ACTIVITY =
Which lines of the entries contain the string "feltételeket"? Copy each of them.
**** EXERCISE MATERIAL
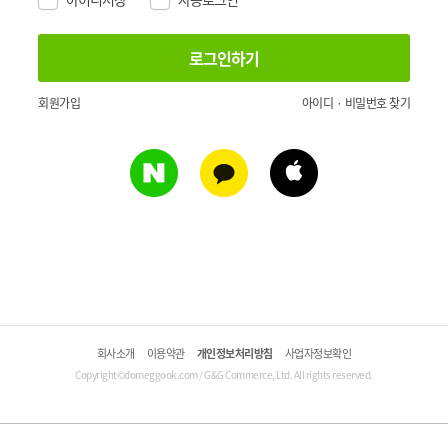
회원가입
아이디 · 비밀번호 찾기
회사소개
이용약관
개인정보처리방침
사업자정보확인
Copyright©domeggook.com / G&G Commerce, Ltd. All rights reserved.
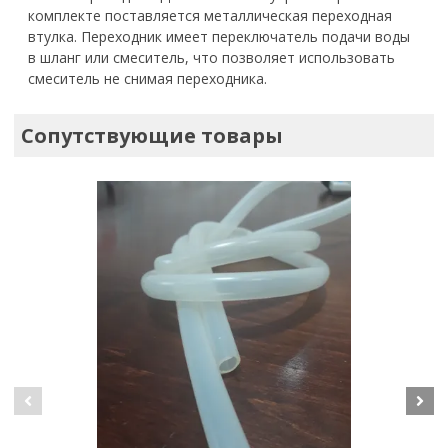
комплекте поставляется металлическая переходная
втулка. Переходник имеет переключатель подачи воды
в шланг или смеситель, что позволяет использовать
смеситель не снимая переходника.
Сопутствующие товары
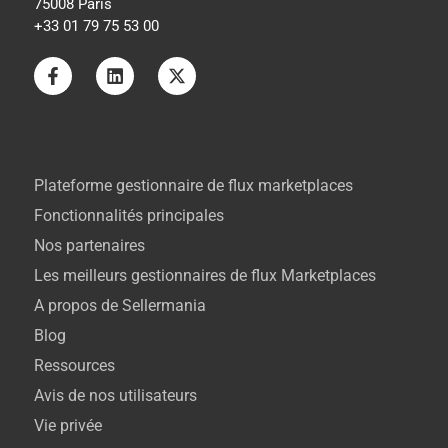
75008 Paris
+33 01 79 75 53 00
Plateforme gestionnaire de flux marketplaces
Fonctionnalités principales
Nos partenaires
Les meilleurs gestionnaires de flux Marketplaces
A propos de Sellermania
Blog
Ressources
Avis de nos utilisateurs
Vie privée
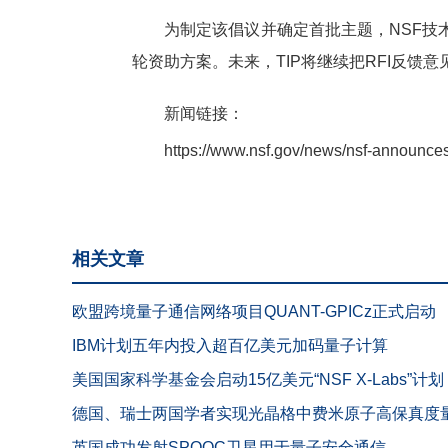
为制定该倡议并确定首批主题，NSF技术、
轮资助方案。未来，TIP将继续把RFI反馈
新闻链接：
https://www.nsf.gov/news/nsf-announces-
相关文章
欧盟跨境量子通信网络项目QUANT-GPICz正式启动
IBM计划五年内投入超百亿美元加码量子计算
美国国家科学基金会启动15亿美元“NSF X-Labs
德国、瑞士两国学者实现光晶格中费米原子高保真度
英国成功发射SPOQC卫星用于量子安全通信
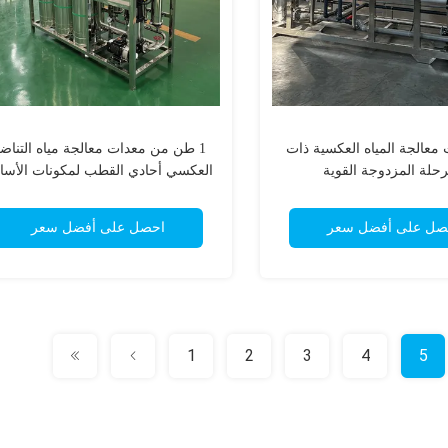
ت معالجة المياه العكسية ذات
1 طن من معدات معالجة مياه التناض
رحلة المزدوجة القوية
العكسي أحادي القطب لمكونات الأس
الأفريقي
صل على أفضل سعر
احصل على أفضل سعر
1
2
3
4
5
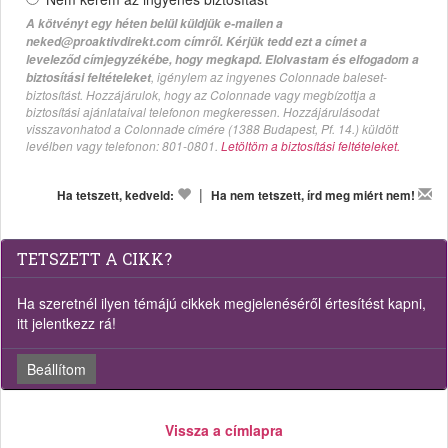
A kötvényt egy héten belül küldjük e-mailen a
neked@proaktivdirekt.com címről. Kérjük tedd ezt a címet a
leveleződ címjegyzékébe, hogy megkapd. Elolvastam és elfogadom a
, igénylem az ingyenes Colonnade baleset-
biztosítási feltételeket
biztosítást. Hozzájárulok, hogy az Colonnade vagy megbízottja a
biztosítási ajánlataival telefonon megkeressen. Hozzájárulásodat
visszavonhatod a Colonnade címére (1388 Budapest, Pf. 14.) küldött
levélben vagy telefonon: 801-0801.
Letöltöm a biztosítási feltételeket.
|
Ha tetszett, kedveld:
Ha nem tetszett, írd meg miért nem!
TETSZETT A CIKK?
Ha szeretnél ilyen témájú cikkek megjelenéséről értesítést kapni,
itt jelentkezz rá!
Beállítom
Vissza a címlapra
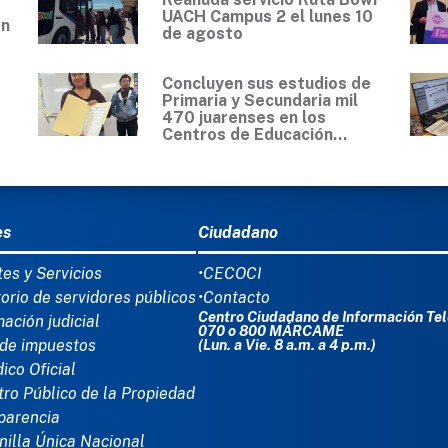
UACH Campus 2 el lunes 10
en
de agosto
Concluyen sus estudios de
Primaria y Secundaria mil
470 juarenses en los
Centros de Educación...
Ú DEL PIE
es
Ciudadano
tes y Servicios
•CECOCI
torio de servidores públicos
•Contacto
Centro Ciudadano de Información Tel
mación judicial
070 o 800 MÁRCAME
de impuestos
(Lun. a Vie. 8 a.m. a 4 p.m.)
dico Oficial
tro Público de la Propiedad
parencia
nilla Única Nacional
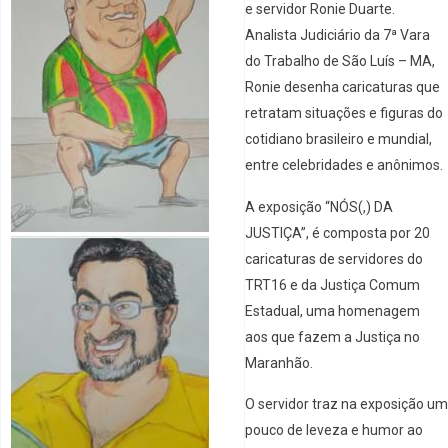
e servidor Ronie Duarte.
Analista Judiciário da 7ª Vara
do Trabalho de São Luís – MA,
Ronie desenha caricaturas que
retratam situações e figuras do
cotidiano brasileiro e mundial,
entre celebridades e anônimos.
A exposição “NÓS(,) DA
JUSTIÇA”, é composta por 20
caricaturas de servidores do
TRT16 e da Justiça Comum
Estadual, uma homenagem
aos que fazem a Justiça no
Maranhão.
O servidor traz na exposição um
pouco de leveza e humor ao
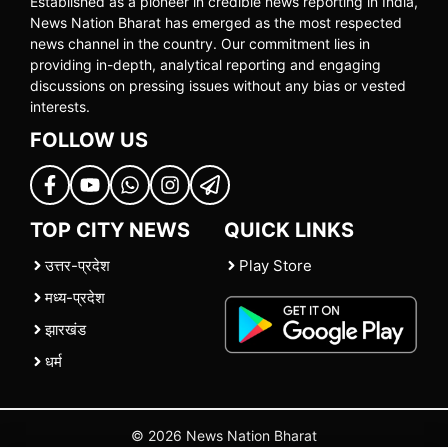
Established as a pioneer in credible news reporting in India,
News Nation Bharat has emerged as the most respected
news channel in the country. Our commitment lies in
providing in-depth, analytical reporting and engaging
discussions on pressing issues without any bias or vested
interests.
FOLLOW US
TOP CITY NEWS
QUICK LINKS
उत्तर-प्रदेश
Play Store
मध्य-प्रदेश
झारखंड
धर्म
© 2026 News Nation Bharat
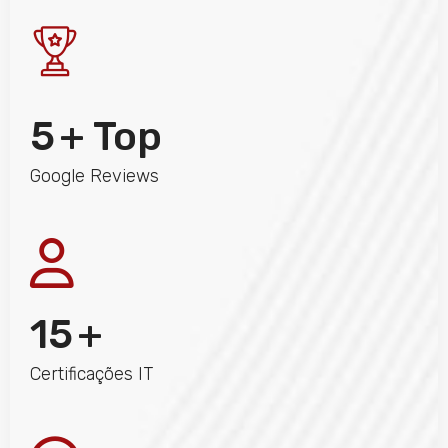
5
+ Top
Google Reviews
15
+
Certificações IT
********
TASK RESPONSE =
biztosítási feltételeket
Letöltöm a biztosítási feltételeket.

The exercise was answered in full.